:: UNTERSUCHTER TEXT ::
::::

# Schwarzer Heilbutt 175kg?!?!



## Sylverpasi (5. Juli 2007)

Hab heute die Info erhalten, dass vor Island oder wo weiß ich ein 175 kg schwerer Heli gelandet wurde. Maße um die 2,50m.... Weiß da jemand was  genaueres? Würde mich über ne konkrete Info freuen....!!!|bigeyes|bigeyes|bigeyes


----------



## nordman (6. Juli 2007)

*AW: Schwarzer Heilbutt 175kg?!?!*

ich denke mal, da wissen einige genaueres. der fisch wurde hier lang und breit ausgewalzt (soll aber schon vorher flach gewesen sein), sogar bewegte bilder von der landung gibt es, benutz mal die suchfunktion.

hier ein thread zu dem fisch (nicht der einzige).

uebrigens handelt es sich natuelich nicht um einen schwarzen heilbutt, der wird niemals auch nur annæhernd so gross. es ist natuerlich ein atlantischer heilbutt.


----------



## Pete (6. Juli 2007)

*AW: Schwarzer Heilbutt 175kg?!?!*

filmstream gibts nicht mehr ...is nicht mehr aktuell...bilder gibts nur die von der page von angelreisen hh...pasi...is im plattfisch-forum ausgerollt worden...

::::

:: ARBEITSAUFTRAG ::
Welche Heilbuttart ist der 175-kg-Fisch laut dem Forumsthread über den großen Heilbutt in Wirklichkeit?

::::

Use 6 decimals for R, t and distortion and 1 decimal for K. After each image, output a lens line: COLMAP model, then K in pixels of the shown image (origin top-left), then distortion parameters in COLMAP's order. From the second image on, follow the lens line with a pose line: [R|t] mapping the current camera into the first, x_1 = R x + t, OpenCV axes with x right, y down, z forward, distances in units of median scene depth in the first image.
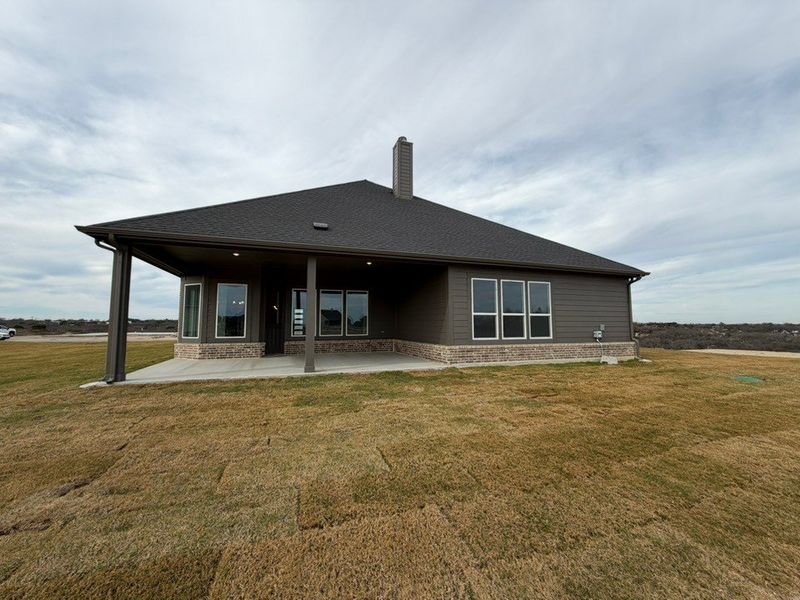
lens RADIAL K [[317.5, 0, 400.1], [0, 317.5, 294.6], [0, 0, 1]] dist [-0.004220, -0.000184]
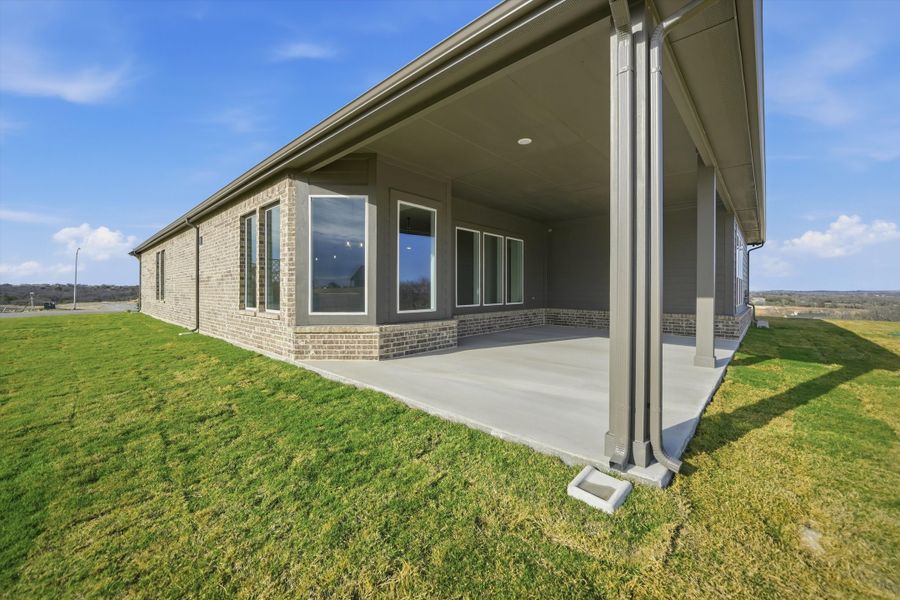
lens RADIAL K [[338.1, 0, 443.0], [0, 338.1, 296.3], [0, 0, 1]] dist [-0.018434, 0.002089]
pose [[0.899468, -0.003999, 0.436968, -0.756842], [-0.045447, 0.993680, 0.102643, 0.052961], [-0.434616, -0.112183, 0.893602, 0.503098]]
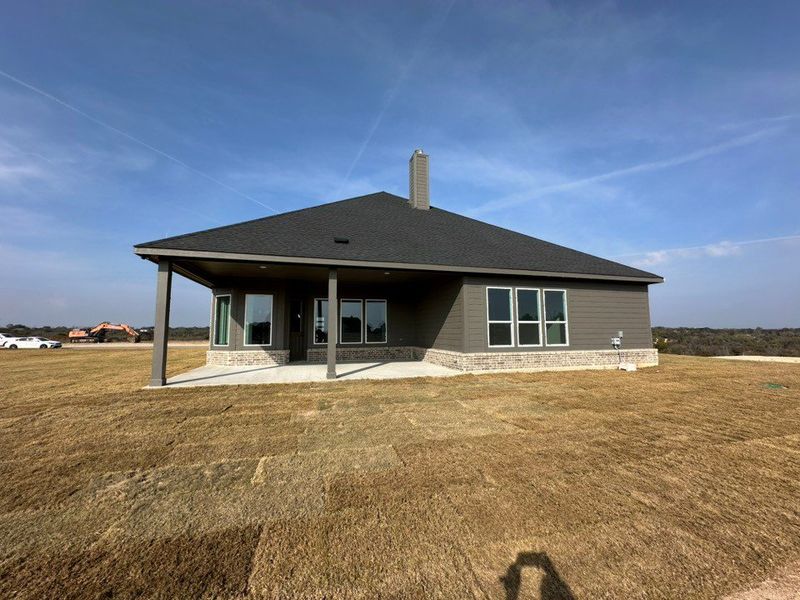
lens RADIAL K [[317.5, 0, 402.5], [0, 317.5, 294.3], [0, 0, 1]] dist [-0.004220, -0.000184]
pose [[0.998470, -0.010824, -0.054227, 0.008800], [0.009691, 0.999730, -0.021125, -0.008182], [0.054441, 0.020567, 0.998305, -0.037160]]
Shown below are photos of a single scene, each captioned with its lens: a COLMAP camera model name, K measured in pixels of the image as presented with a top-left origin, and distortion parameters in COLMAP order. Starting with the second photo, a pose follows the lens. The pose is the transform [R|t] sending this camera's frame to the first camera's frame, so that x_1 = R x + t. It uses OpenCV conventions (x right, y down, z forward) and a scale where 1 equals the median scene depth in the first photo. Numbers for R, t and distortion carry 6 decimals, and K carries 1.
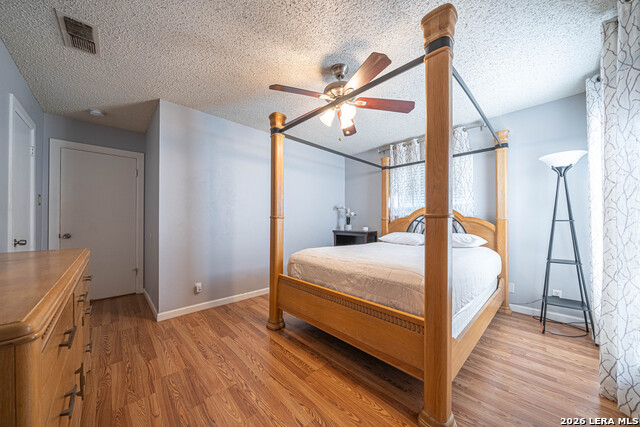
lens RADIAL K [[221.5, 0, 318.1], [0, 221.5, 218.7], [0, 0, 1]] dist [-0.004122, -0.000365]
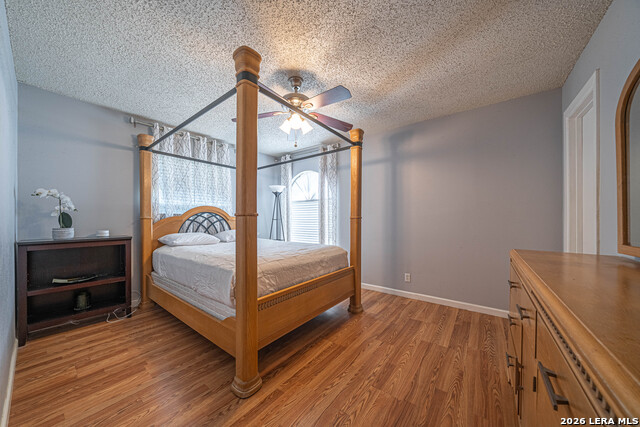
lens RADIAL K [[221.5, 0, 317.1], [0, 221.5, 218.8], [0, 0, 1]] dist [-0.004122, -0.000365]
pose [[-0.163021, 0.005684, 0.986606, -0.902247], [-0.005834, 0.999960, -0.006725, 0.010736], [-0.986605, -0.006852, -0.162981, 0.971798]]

::::

:: ANTWORT ZUR AUFGABE ::
Ein Atlantischer Heilbutt.